##### Available records #####

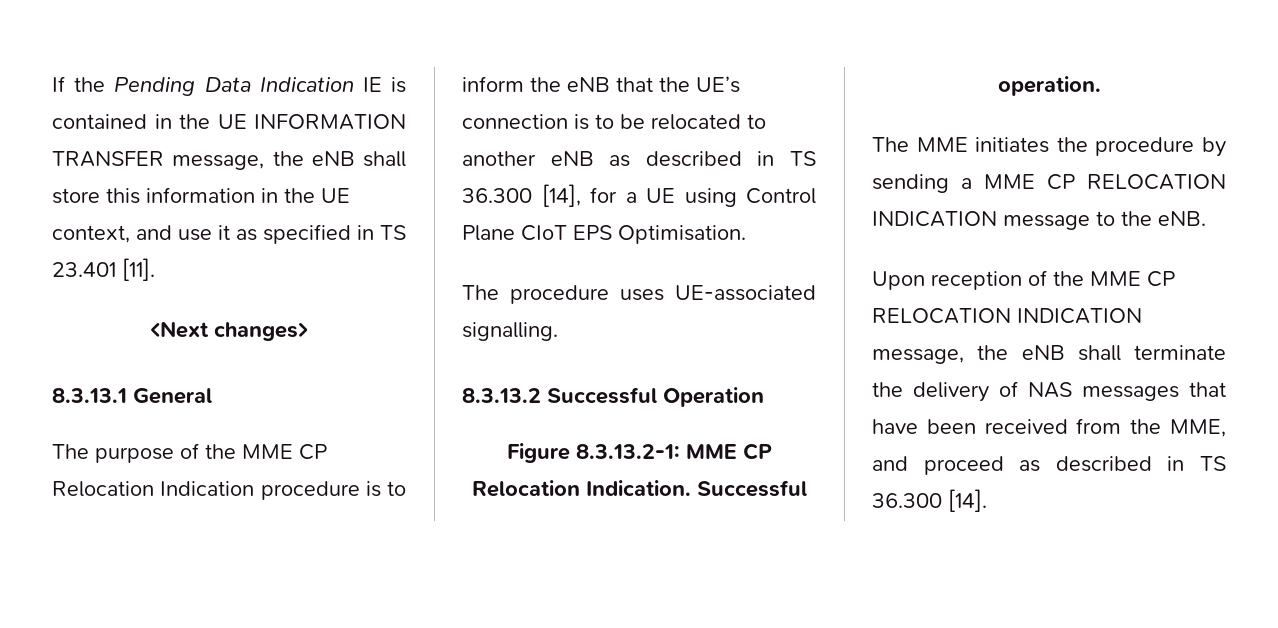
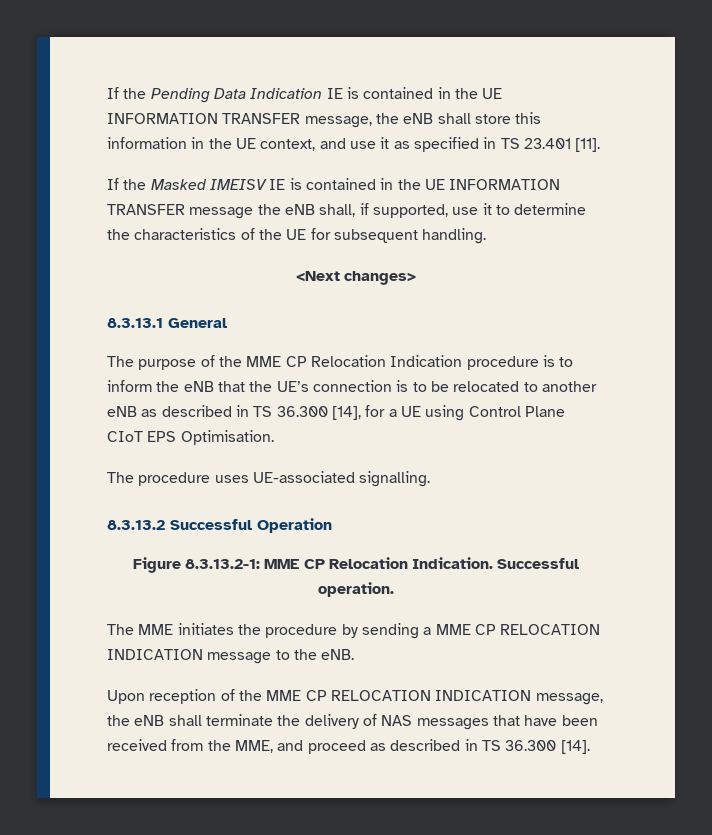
(155, 269) none -> [107,178,561,190] [107,203,587,219] [107,228,487,244] // If the Masked IMEISV IE is contained in the UE INFORMATION TRANSFER message the eNB shall, if supported, use it to determine the characteristics of the UE for subsequent handling.

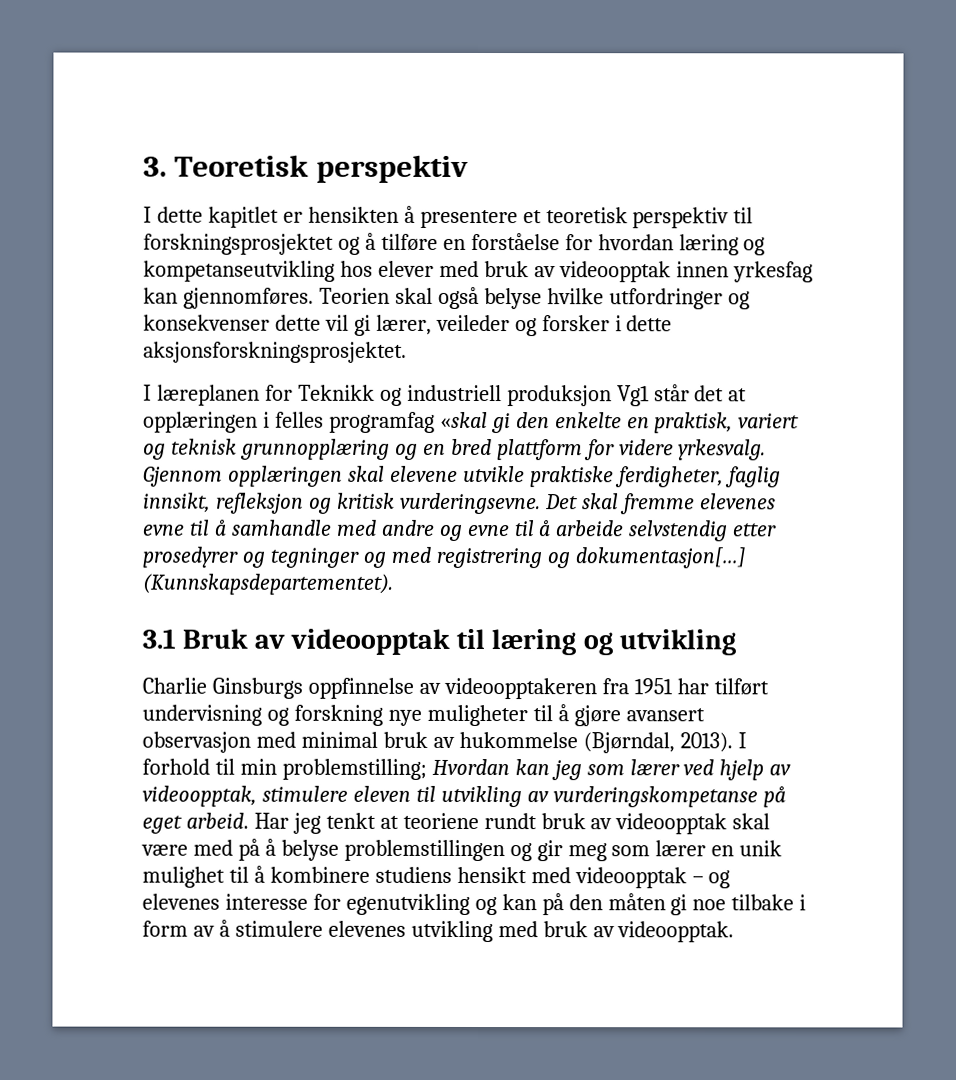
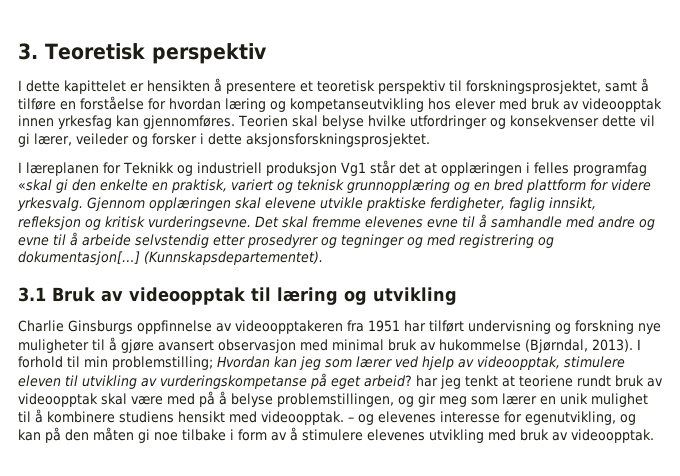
[207,206,279,228] kapitlet -> [64,80,126,94] kapittelet
[143,233,360,255] forskningsprosjektet og -> [466,80,637,94] forskningsprosjektet, samt
[437,286,479,310] også -> (318, 121) none
[185,812,289,829] arbeid. Har -> [364,375,438,387] arbeid? har
[343,839,505,862] problemstillingen -> [277,393,394,407] problemstillingen,
[574,867,687,889] videoopptak -> [261,411,344,425] videoopptak.
[345,893,470,915] egenutvikling -> [525,411,616,425] egenutvikling,

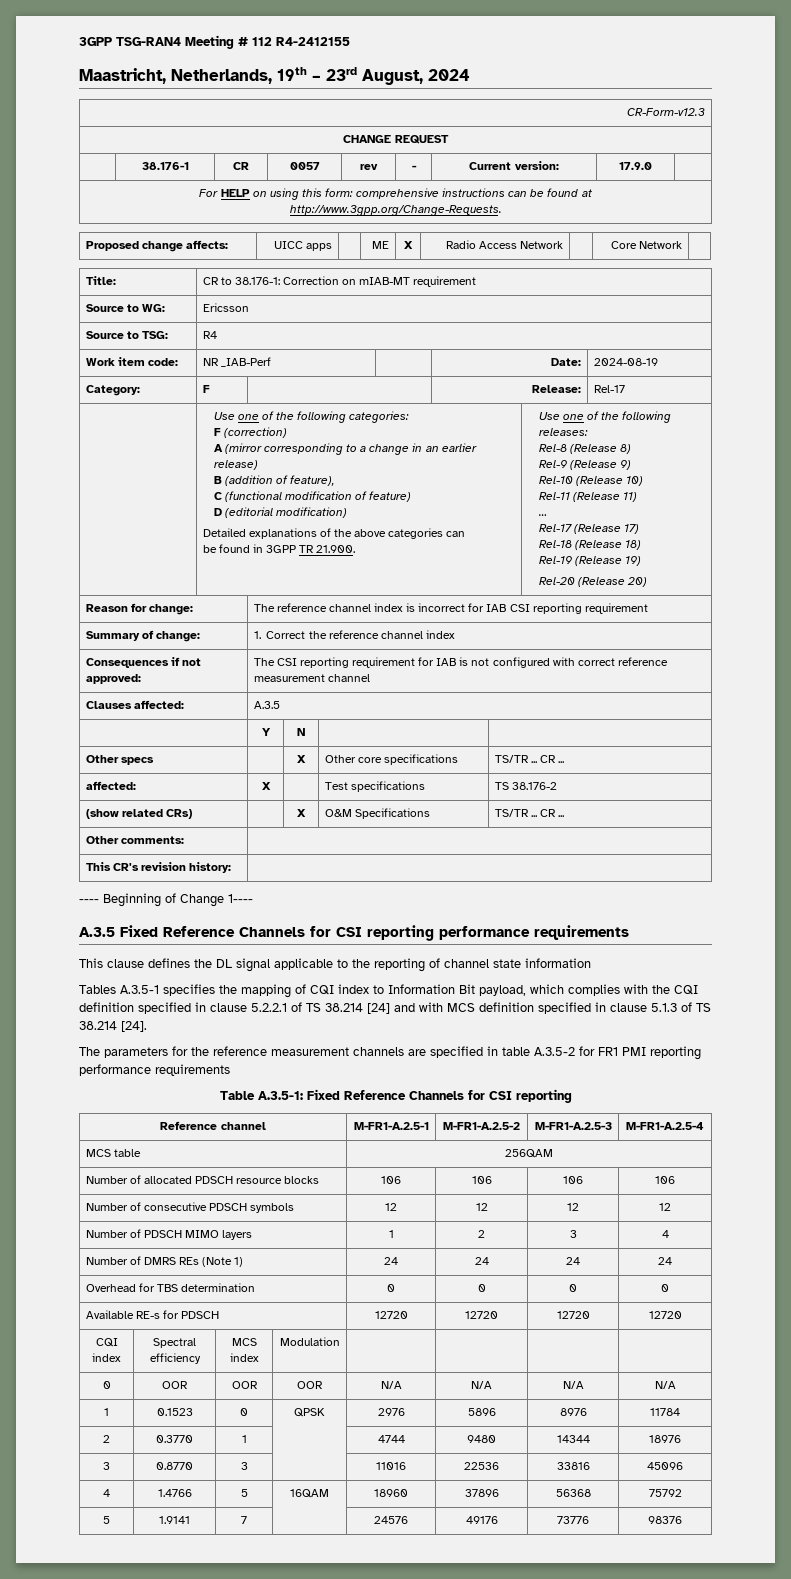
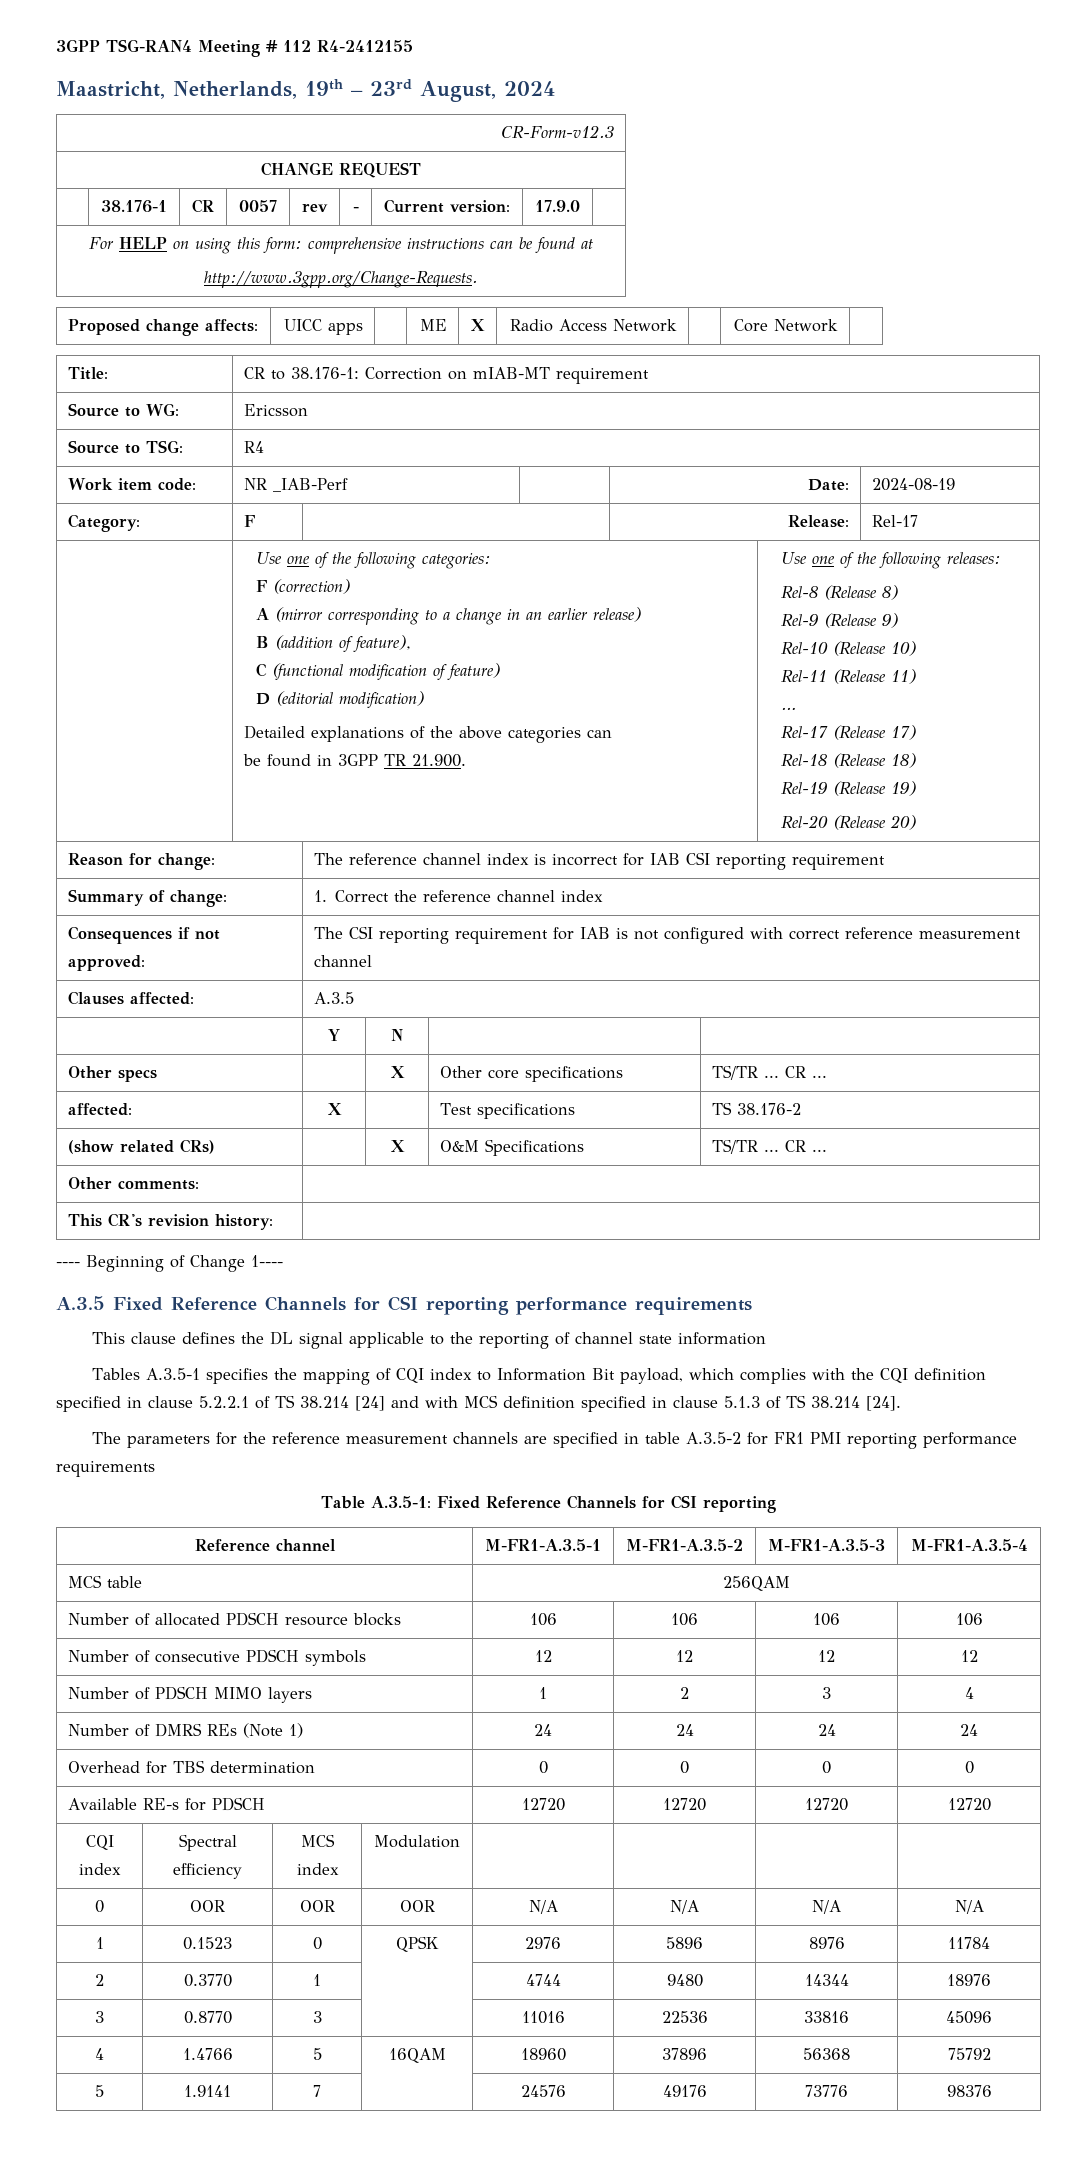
[353,1122,429,1130] [443,1122,520,1130] [534,1122,612,1130] [626,1122,704,1130] M-FR1-A.2.5-1 | M-FR1-A.2.5-2 | M-FR1-A.2.5-3 | M-FR1-A.2.5-4 -> [485,1539,601,1551] [626,1539,743,1551] [768,1539,885,1551] [910,1539,1028,1551] M-FR1-A.3.5-1 | M-FR1-A.3.5-2 | M-FR1-A.3.5-3 | M-FR1-A.3.5-4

#####

_What needs to be done_:
Nothing but lines that contain "none" should appear in the answer. Copy each from the records.

_Answer box_:
(155, 269) none -> [107,178,561,190] [107,203,587,219] [107,228,487,244] // If the Masked IMEISV IE is contained in the UE INFORMATION TRANSFER message the eNB shall, if supported, use it to determine the characteristics of the UE for subsequent handling.
[437,286,479,310] også -> (318, 121) none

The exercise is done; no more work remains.